(Plotted data images)

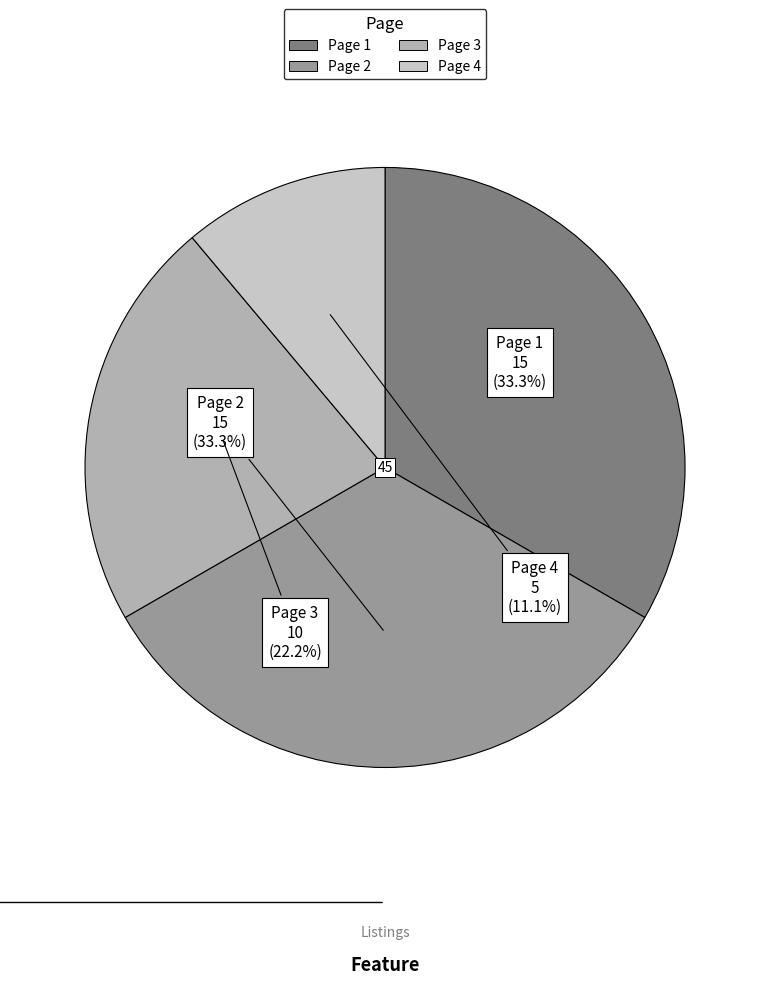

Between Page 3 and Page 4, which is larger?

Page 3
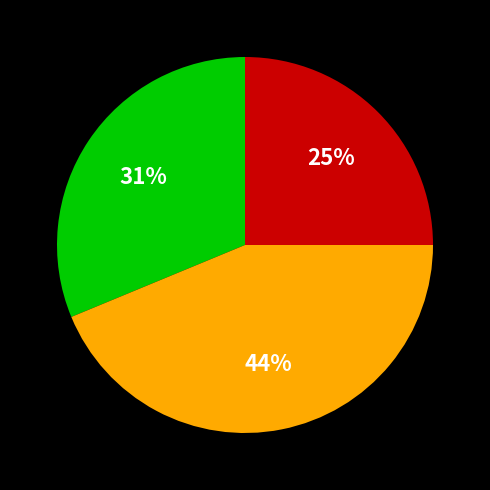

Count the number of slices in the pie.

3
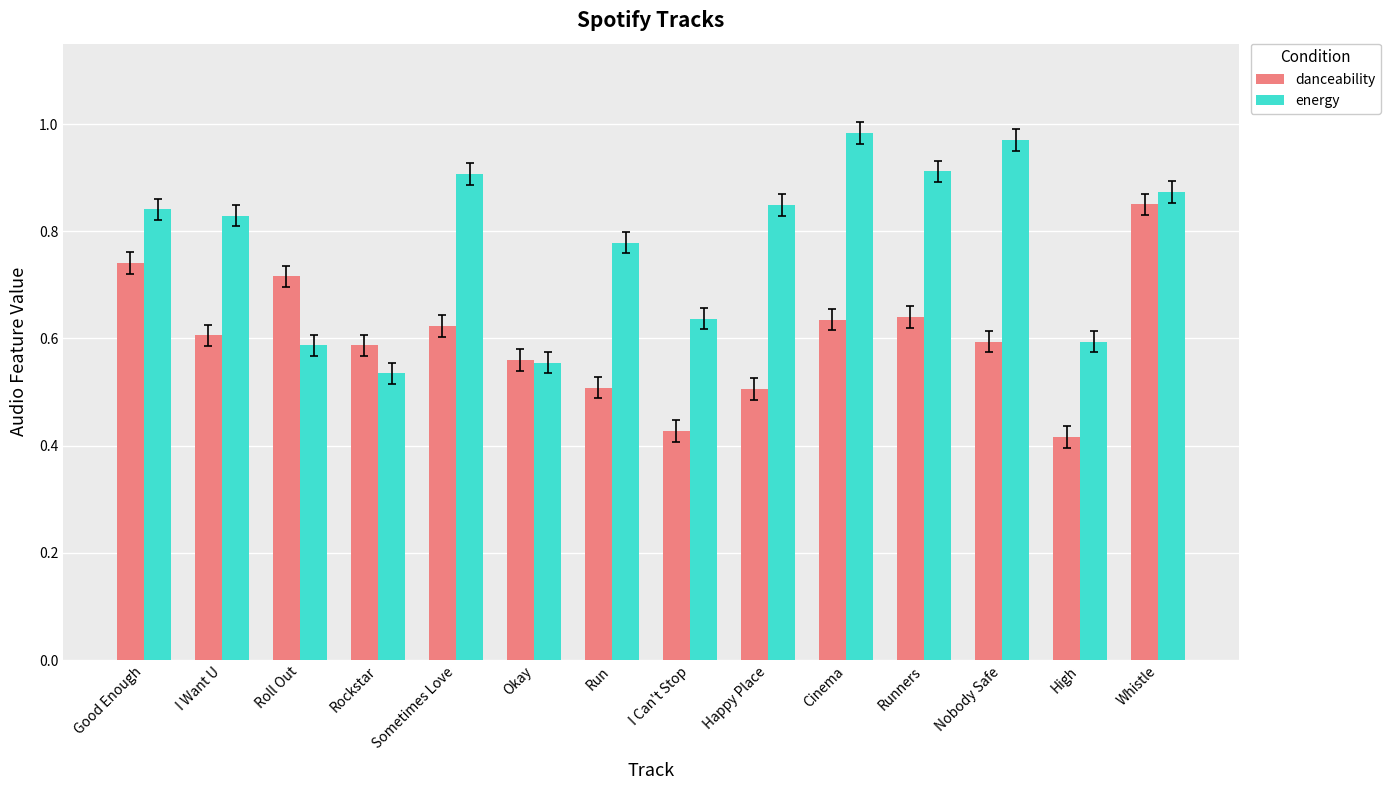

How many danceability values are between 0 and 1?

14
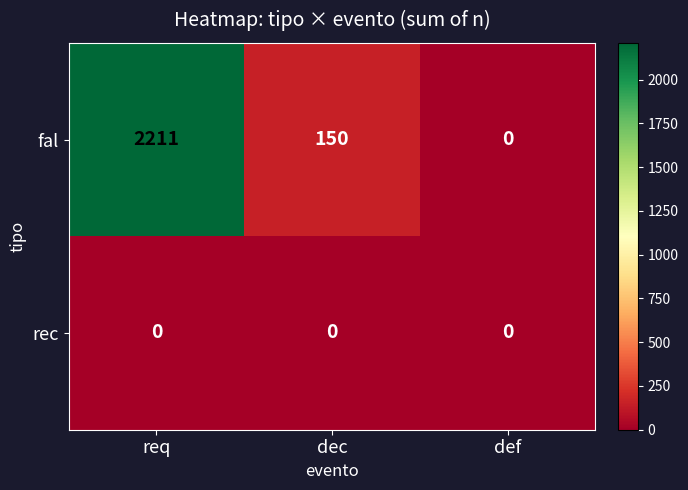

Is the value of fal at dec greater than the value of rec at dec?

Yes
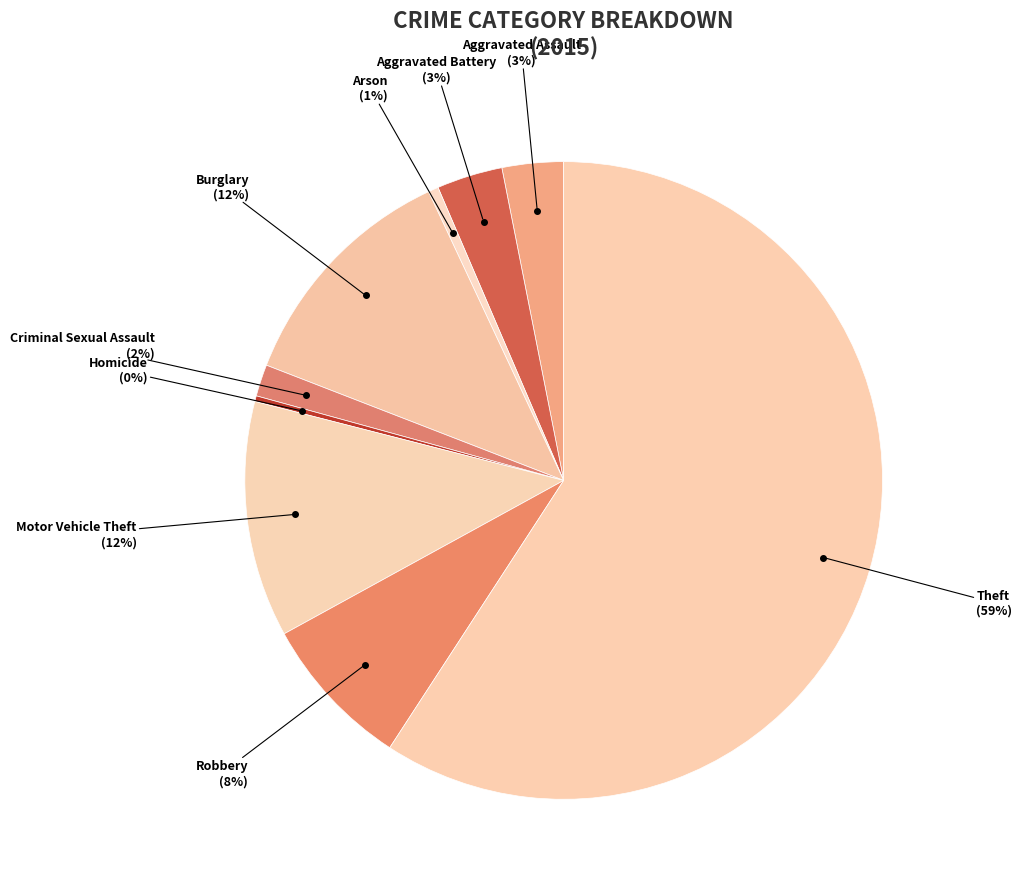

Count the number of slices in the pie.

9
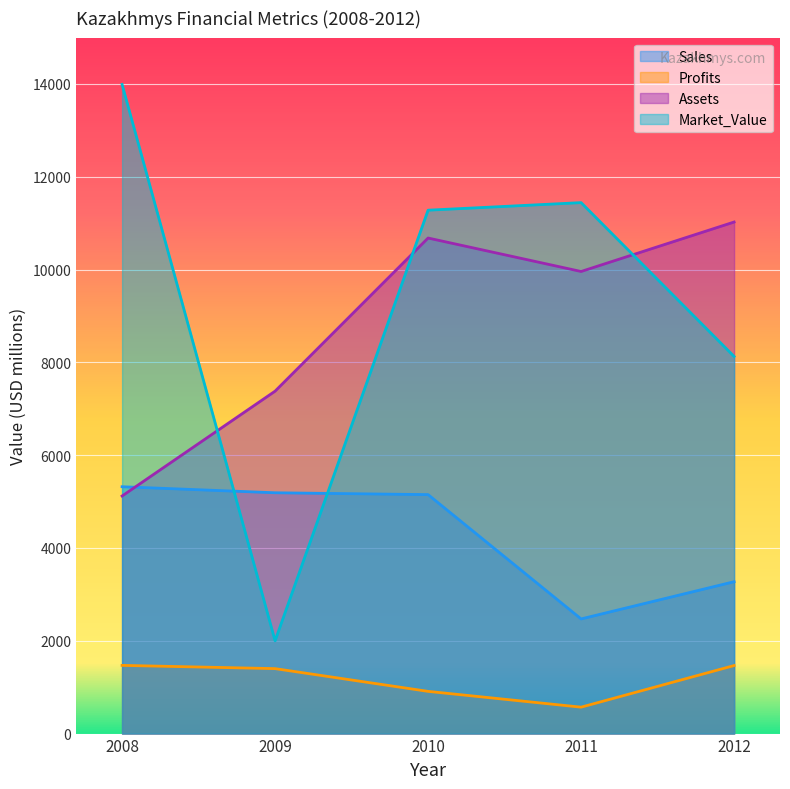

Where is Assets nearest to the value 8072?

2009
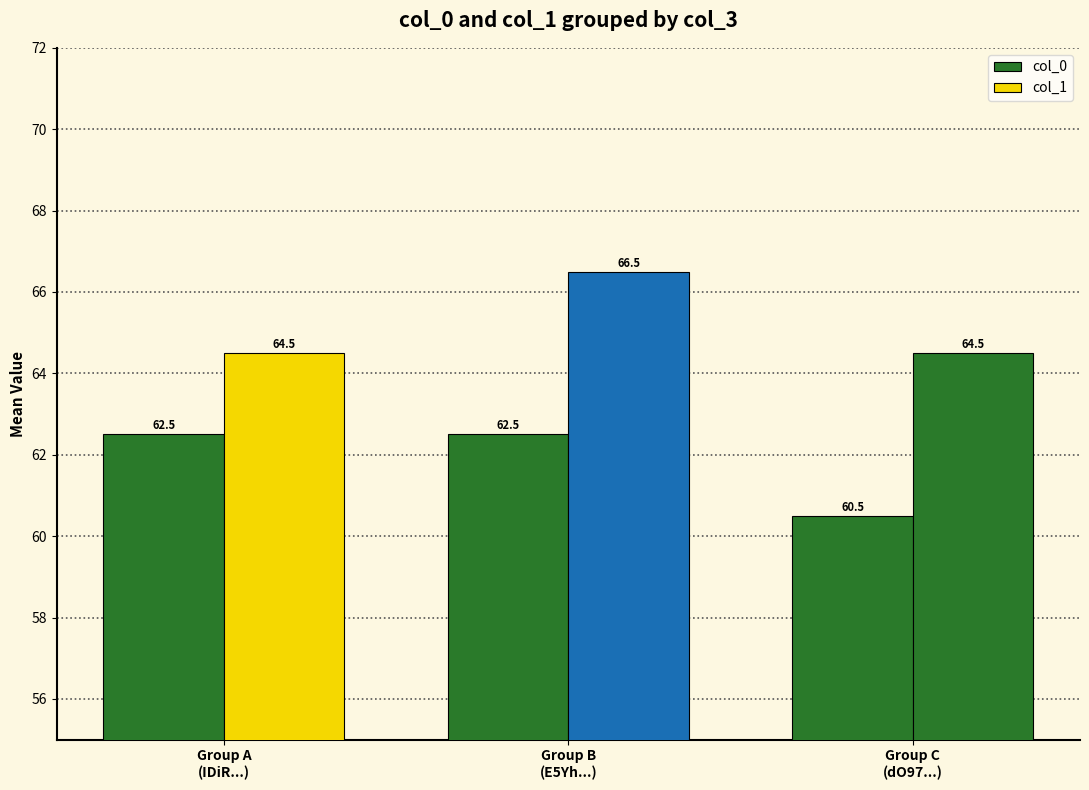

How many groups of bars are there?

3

* **TASK REQUIREMENTS**: Swap "slices" for "wedges" everywhere it occurs in the lines above and write all the lines out again with nothing else changed. Leave the pictures out.

* **TASK RESPONSE**:
Between Page 3 and Page 4, which is larger?

Page 3

Count the number of wedges in the pie.

3

How many danceability values are between 0 and 1?

14

Is the value of fal at dec greater than the value of rec at dec?

Yes

Count the number of wedges in the pie.

9

Where is Assets nearest to the value 8072?

2009

How many groups of bars are there?

3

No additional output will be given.